### AIM OF THE EXERCISE
Render the data below as a JSON list of strings with one string per line, leaving out any blank lines.

Rows from a segmentation dataset

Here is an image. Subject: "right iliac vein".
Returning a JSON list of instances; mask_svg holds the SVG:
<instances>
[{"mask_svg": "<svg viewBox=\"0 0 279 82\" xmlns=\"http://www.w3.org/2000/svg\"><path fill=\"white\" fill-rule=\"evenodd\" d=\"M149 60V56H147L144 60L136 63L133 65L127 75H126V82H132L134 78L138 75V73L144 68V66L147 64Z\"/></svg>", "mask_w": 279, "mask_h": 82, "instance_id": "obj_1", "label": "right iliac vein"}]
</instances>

### SOLUTION
[
  "Here is an image. Subject: \"right iliac vein\".",
  "Returning a JSON list of instances; mask_svg holds the SVG:",
  "<instances>",
  "[{\"mask_svg\": \"<svg viewBox=\\\"0 0 279 82\\\" xmlns=\\\"http://www.w3.org/2000/svg\\\"><path fill=\\\"white\\\" fill-rule=\\\"evenodd\\\" d=\\\"M149 60V56H147L144 60L136 63L133 65L127 75H126V82H132L134 78L138 75V73L144 68V66L147 64Z\\\"/></svg>\", \"mask_w\": 279, \"mask_h\": 82, \"instance_id\": \"obj_1\", \"label\": \"right iliac vein\"}]",
  "</instances>"
]